# 2 cycle oil



## Destinjax (Apr 18, 2014)

I have a premix 2 Cycle outboard, 

1st: what is ideal fuel mixture. I was told 50:1 but it seems a little excessive. 

2nd: is the name band stuff (yamalube) worth the extra $ or can I stick with pennzoil. Getting extremely expensive putting a quart per 22 gallons off gas.


----------



## johnboatjosh (May 19, 2008)

50:1 is definitely standard. Now, your motor could have been manufactured to run something different but chances are that it needs 50:1. I'd certainly rather over oil than under oil. I've always used Pennzoil and haven't had any troubles but I'm no mechanic.


----------



## Donut slayer (Jan 16, 2009)

What year, size and brand of outboard? Most outboards made in the past 30 years run on 50:1 ratio.


----------



## Destinjax (Apr 18, 2014)

97 yamaha 80hp


----------



## Donut slayer (Jan 16, 2009)

I'd run 50:1. Pennzoil is fine.


----------



## WhyMe (Apr 21, 2013)

Pm sent.
Whyme
Mako my Dayo


----------



## RMS (Dec 9, 2008)

[Getting extremely expensive putting a quart per 22 gallons off gas.[/QUOTE]

50:1 would be a quart per 12.5 gallons.

We use the Pennzoil synthetic blend in our injected Yamahas and have been very pleased.

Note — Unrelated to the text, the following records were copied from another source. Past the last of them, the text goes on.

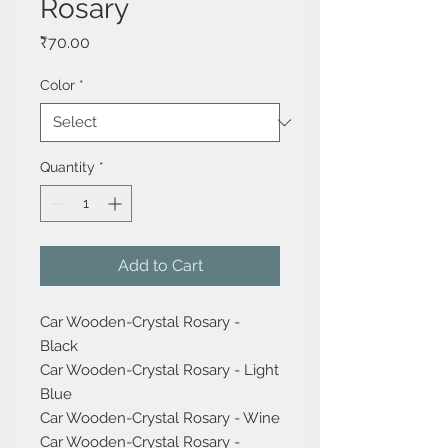
Rosary
Price
₹70.00
Color
*
Quantity
*
Add to Cart
Car Wooden-Crystal Rosary -
Black
Car Wooden-Crystal Rosary - Light
Blue
Car Wooden-Crystal Rosary - Wine
Car Wooden-Crystal Rosary -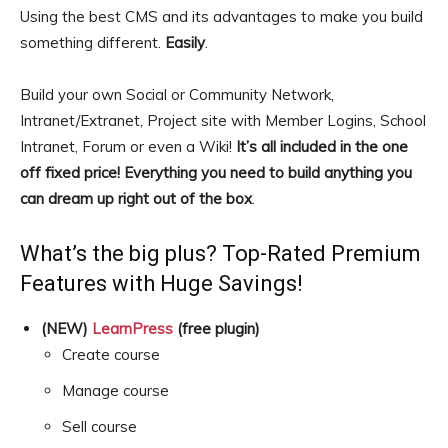
Using the best CMS and its advantages to make you build
something different.
Easily
.
Build your own Social or Community Network,
Intranet/Extranet, Project site with Member Logins, School
Intranet, Forum or even a Wiki!
It’s all included in the one
off fixed price! Everything you need to build anything you
can dream up right out of the box
.
What’s the big plus? Top-Rated Premium
Features with Huge Savings!
(NEW)
LearnPress
(free plugin)
Create course
Manage course
Sell course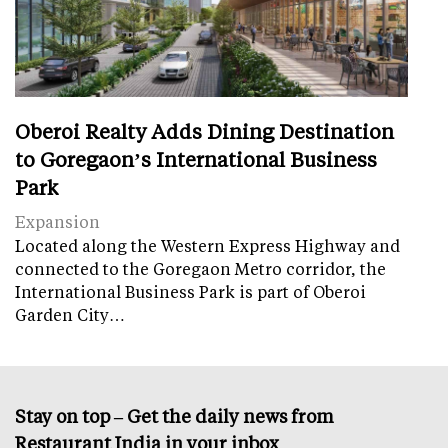
Oberoi Realty Adds Dining Destination
to Goregaon’s International Business
Park
Expansion
Located along the Western Express Highway and
connected to the Goregaon Metro corridor, the
International Business Park is part of Oberoi
Garden City…
Stay on top – Get the daily news from
Restaurant India in your inbox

Less smoke and smell than Yamalube and most others.


----------



## bubbaleusky (Mar 24, 2013)

I have used Penzoil in my 2000 twin 250 Yamahas since new. Never a problem. Best place to buy it is Sam's Club.


----------



## Destinjax (Apr 18, 2014)

Right. Sorry didn't even notice I put 22. I meant 12. TY.


----------



## Ocean Master (May 20, 2008)

Yep Penzoil Synthetic


----------